I used to see programming as just talking to a computer. Tell it what to do, and it does it. Simple. But I was missing the most important part of the conversation.
It’s Not the Computer You’re Talking To
I’m a guy that loves philosophy.
I see the world as driven by deeper principles, the ‘why’ behind the ‘what’. I’m also a Christian, and I’ve always been fascinated by how much our own conscience shapes everything we do.
For a long time, I was skipping that part of myself when I sat down to code.
I was treating it as a sterile, technical task, completely separate from how I saw the world.
Then it hit me. The frustration, the fight, the cycle we all go through as devs:
Build > Test > Fix > Test > Fix > Test > Build More
This isn’t just a workflow. It’s a mirror.
I realized that programming is a pressurized environment that reveals exactly how you behave in life.
Think about it. You’re not just “finding a bug.”
You’re facing a failure. Your logic was wrong. You did something wrong. And that failure means you have to get better, smarter, and even stronger, right now.
This is where it gets real. You have to choose. Give up, or get better.

= = = = =

## LIST OF TASKS
[1] Can you retype the programming essay between "You’re facing a" and "stronger, right now.", inclusive?
[2] How does the programming essay go on after its final sentence? Extend it from that point.

Data entries:
= = = = =

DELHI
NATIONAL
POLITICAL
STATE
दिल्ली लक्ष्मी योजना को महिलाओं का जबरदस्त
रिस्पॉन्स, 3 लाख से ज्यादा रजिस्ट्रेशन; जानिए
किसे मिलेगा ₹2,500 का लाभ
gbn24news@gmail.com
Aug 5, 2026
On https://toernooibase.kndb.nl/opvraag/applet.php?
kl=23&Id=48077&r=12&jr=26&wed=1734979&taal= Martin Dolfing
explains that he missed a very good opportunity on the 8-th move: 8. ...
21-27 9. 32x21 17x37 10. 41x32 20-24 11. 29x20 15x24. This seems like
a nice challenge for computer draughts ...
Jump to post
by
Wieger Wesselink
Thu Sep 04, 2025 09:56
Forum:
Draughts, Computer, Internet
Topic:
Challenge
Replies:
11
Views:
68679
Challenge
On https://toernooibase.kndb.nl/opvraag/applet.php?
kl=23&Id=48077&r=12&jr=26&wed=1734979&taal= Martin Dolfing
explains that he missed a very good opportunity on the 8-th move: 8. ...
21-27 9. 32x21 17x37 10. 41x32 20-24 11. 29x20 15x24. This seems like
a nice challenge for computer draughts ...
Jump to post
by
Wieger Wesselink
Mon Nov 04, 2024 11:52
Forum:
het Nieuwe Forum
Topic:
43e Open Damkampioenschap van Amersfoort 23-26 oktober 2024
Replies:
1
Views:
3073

= = = = =

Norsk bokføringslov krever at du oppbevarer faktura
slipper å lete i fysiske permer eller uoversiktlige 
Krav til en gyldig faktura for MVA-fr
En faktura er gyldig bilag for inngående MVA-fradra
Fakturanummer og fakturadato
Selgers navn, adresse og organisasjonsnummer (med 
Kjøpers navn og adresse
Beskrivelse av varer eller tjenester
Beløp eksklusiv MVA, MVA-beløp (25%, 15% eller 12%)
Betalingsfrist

= = = = =

## RESPONSE LIST
[1]
You’re facing a failure. Your logic was wrong. You did something wrong. And that failure means you have to get better, smarter, and even stronger, right now.

[2]
You have to push into the unknown, navigate the uncertainty, find answers in a sea of information, and make a choice on the path forward.
All while feeling a storm of emotions: anger, frustration, desperation, weakness, and exhaustion.
All of this for a bug? For an error?
No. It’s for something much more.
You’re overcoming. You’re fighting. You’re getting better. You’re resisting.
Resisting what? Fighting who?
You’re resisting the temptation to give up.
You’re fighting the pull to take the easy route, to build something mediocre, or to not build it at all.
You’re fighting the natural pull that tells you to shrink from uncertainty and pressure.
The Beauty of the Fight
That is the raw beauty of programming if you choose to see it.
With the right mindset, you’re never “just fixing bugs.”
You are forging character. You are becoming a person who gets sh*t done, no matter the circumstances, no matter the context.
You’re proving to yourself that you can face a problem, stare it down, and win.
So the next time an error flashes across your screen, remember what it’s really asking you.
Don’t be mediocre under pressure. Excel under it.